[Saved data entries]

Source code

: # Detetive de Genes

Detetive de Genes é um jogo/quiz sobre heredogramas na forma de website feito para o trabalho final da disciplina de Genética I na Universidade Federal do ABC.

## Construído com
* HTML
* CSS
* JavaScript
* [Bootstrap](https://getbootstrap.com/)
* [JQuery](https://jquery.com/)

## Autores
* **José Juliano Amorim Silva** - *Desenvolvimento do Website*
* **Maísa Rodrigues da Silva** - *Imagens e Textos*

--

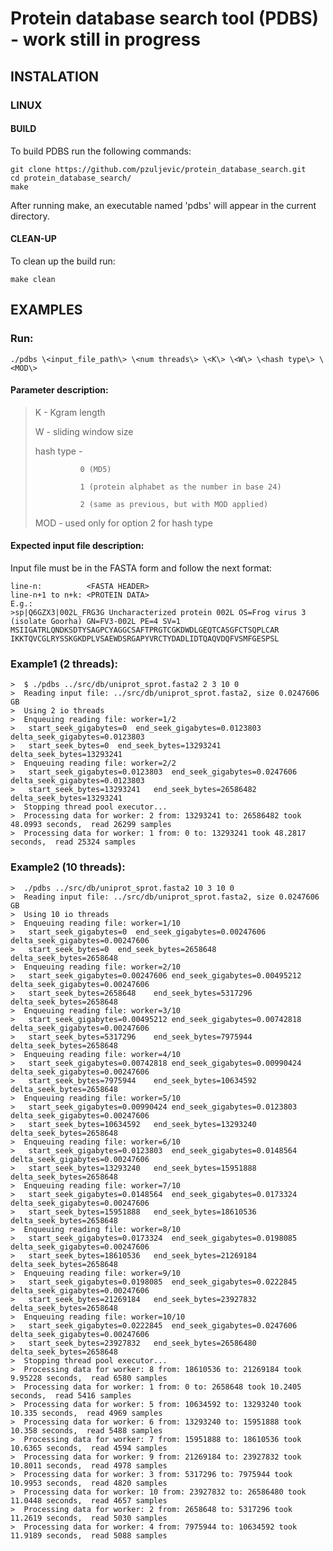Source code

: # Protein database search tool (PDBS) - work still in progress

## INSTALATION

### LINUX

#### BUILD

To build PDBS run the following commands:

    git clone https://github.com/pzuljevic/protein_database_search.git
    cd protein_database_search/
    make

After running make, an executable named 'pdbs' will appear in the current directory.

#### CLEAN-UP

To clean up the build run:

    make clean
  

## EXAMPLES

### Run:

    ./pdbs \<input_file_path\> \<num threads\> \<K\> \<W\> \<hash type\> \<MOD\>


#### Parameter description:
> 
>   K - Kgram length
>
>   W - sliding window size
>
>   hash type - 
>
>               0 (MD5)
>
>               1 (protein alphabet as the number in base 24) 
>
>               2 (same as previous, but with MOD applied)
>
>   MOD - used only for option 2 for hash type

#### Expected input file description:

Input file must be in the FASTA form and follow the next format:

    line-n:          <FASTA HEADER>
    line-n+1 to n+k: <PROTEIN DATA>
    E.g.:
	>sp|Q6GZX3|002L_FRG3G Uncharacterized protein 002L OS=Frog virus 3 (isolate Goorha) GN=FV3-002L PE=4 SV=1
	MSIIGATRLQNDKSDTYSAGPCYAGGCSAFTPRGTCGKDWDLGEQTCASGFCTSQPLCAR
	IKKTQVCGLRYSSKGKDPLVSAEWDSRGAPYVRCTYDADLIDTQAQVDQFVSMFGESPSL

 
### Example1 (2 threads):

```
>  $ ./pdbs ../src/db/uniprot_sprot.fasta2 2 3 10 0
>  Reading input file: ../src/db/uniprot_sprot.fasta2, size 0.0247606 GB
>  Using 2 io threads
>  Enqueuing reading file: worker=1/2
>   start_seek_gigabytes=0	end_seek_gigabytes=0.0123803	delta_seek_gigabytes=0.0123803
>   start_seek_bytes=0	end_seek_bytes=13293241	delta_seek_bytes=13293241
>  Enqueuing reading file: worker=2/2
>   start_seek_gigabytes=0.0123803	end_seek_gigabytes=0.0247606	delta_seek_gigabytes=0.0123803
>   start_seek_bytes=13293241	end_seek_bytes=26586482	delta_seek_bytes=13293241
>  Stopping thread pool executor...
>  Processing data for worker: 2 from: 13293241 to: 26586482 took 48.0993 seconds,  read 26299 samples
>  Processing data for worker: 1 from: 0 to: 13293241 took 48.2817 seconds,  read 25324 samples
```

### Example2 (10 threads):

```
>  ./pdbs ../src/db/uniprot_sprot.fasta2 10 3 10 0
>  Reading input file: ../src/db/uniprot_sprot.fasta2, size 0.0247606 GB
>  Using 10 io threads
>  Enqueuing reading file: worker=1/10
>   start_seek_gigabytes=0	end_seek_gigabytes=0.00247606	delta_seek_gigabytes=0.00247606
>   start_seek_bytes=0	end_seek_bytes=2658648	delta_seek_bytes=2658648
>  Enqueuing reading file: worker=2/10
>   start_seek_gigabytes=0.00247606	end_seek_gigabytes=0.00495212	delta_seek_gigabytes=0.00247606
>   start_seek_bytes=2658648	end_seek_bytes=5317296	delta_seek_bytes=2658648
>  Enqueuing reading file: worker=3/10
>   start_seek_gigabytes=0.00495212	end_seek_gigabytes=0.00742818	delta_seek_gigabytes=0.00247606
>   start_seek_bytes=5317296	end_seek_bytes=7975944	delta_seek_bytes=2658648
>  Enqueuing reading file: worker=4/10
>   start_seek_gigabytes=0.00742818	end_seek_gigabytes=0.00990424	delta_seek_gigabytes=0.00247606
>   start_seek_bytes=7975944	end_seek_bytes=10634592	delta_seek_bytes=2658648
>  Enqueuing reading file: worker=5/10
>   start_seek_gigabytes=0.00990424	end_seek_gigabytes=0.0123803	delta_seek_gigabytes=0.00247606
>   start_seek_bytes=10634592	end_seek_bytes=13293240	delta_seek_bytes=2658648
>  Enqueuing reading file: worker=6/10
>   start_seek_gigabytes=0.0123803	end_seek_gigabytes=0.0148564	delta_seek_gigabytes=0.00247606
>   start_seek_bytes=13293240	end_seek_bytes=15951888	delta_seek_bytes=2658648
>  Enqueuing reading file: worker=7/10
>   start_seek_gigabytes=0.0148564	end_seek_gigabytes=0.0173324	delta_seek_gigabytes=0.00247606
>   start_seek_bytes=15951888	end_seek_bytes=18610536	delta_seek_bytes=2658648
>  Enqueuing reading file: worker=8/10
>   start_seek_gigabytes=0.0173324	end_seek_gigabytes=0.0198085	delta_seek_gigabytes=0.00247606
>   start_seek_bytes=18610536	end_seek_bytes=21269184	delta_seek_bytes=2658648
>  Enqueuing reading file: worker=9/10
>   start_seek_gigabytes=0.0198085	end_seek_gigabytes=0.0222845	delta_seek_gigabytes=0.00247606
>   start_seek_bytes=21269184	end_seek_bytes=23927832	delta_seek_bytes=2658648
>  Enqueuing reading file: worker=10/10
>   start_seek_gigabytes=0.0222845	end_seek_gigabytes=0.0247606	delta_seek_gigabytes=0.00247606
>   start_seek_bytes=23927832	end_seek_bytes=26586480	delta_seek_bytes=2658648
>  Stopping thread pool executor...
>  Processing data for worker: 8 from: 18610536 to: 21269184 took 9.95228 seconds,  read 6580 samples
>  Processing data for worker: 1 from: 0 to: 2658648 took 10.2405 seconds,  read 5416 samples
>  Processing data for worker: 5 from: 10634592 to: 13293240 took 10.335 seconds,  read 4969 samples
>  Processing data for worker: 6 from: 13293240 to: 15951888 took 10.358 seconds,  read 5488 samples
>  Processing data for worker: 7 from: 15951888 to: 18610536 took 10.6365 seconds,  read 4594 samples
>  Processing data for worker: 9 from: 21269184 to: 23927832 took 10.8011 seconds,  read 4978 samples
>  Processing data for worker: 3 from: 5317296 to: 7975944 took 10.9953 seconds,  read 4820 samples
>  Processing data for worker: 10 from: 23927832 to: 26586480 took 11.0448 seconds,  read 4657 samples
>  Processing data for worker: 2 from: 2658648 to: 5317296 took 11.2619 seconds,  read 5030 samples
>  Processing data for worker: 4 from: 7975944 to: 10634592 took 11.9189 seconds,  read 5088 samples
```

■ Task goal ■
Only the number should be given: the count of lines above that hold the word "Detetive".

■ Task result ■
2